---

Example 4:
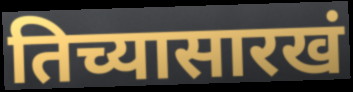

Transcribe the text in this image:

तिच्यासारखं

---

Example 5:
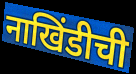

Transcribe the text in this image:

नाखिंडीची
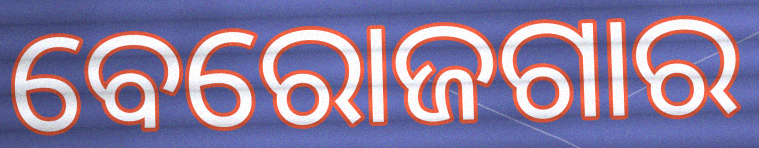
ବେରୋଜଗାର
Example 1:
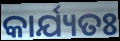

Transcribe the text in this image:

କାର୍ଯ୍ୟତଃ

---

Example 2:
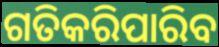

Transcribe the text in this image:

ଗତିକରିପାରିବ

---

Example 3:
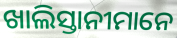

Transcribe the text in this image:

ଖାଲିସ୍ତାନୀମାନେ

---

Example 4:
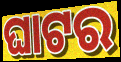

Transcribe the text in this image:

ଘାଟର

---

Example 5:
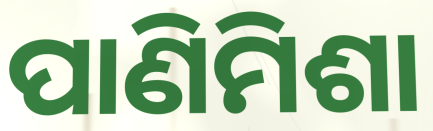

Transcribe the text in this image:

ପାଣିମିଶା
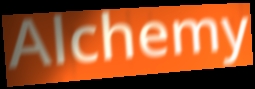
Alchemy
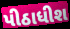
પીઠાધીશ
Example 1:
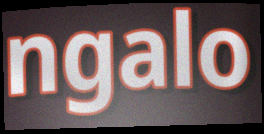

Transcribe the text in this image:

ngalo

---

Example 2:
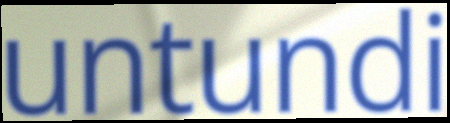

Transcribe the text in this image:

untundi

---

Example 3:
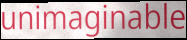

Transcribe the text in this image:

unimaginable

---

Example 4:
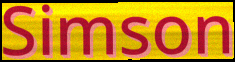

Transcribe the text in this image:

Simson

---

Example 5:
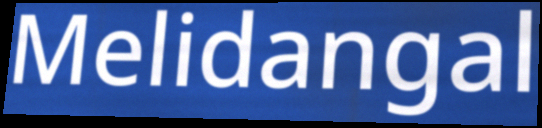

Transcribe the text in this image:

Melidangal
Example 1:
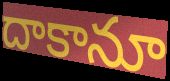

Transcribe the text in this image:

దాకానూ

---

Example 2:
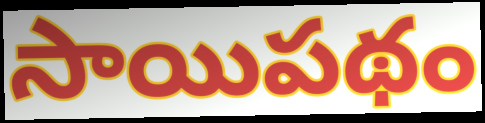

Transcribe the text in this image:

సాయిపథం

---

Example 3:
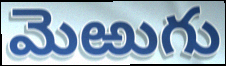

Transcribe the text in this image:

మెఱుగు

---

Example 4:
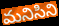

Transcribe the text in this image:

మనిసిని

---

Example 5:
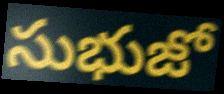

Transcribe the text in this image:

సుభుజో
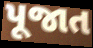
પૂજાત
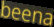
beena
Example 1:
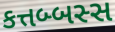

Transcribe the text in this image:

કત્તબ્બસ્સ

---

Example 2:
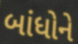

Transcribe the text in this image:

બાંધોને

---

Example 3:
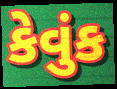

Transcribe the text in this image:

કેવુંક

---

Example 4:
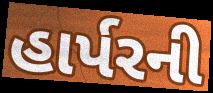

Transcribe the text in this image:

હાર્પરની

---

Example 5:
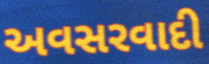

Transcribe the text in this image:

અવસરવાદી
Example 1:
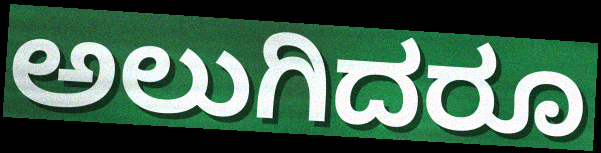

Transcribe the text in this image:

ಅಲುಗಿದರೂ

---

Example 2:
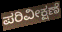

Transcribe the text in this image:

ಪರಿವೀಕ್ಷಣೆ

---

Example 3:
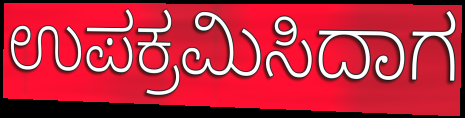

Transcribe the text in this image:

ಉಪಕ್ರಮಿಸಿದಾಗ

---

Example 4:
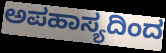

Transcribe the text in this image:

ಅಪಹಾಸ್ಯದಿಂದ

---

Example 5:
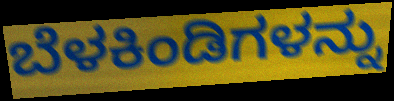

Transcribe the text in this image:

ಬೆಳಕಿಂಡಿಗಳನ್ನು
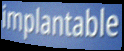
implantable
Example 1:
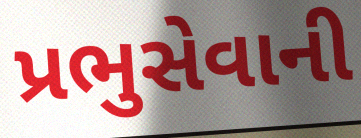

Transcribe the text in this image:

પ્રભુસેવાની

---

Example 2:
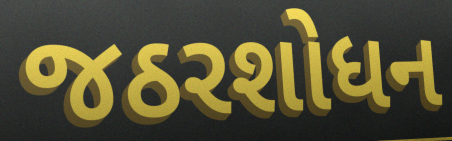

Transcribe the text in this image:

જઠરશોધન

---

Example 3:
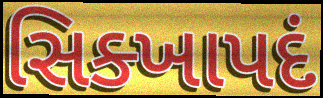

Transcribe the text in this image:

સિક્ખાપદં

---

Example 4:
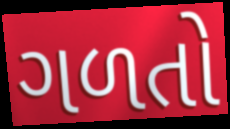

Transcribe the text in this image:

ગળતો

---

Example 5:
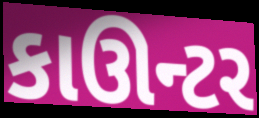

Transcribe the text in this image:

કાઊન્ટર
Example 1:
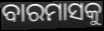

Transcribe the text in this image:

_Aim of the exercise_
Copy every record exactly as written, leaving out the pictures.

_Answer_
---

Example 4:

Transcribe the text in this image:

तिच्यासारखं

---

Example 5:

Transcribe the text in this image:

नाखिंडीची
ବେରୋଜଗାର
Example 1:

Transcribe the text in this image:

କାର୍ଯ୍ୟତଃ

---

Example 2:

Transcribe the text in this image:

ଗତିକରିପାରିବ

---

Example 3:

Transcribe the text in this image:

ଖାଲିସ୍ତାନୀମାନେ

---

Example 4:

Transcribe the text in this image:

ଘାଟର

---

Example 5:

Transcribe the text in this image:

ପାଣିମିଶା
Alchemy
પીઠાધીશ
Example 1:

Transcribe the text in this image:

ngalo

---

Example 2:

Transcribe the text in this image:

untundi

---

Example 3:

Transcribe the text in this image:

unimaginable

---

Example 4:

Transcribe the text in this image:

Simson

---

Example 5:

Transcribe the text in this image:

Melidangal
Example 1:

Transcribe the text in this image:

దాకానూ

---

Example 2:

Transcribe the text in this image:

సాయిపథం

---

Example 3:

Transcribe the text in this image:

మెఱుగు

---

Example 4:

Transcribe the text in this image:

మనిసిని

---

Example 5:

Transcribe the text in this image:

సుభుజో
પૂજાત
beena
Example 1:

Transcribe the text in this image:

કત્તબ્બસ્સ

---

Example 2:

Transcribe the text in this image:

બાંધોને

---

Example 3:

Transcribe the text in this image:

કેવુંક

---

Example 4:

Transcribe the text in this image:

હાર્પરની

---

Example 5:

Transcribe the text in this image:

અવસરવાદી
Example 1:

Transcribe the text in this image:

ಅಲುಗಿದರೂ

---

Example 2:

Transcribe the text in this image:

ಪರಿವೀಕ್ಷಣೆ

---

Example 3:

Transcribe the text in this image:

ಉಪಕ್ರಮಿಸಿದಾಗ

---

Example 4:

Transcribe the text in this image:

ಅಪಹಾಸ್ಯದಿಂದ

---

Example 5:

Transcribe the text in this image:

ಬೆಳಕಿಂಡಿಗಳನ್ನು
implantable
Example 1:

Transcribe the text in this image:

પ્રભુસેવાની

---

Example 2:

Transcribe the text in this image:

જઠરશોધન

---

Example 3:

Transcribe the text in this image:

સિક્ખાપદં

---

Example 4:

Transcribe the text in this image:

ગળતો

---

Example 5:

Transcribe the text in this image:

કાઊન્ટર
Example 1:

Transcribe the text in this image:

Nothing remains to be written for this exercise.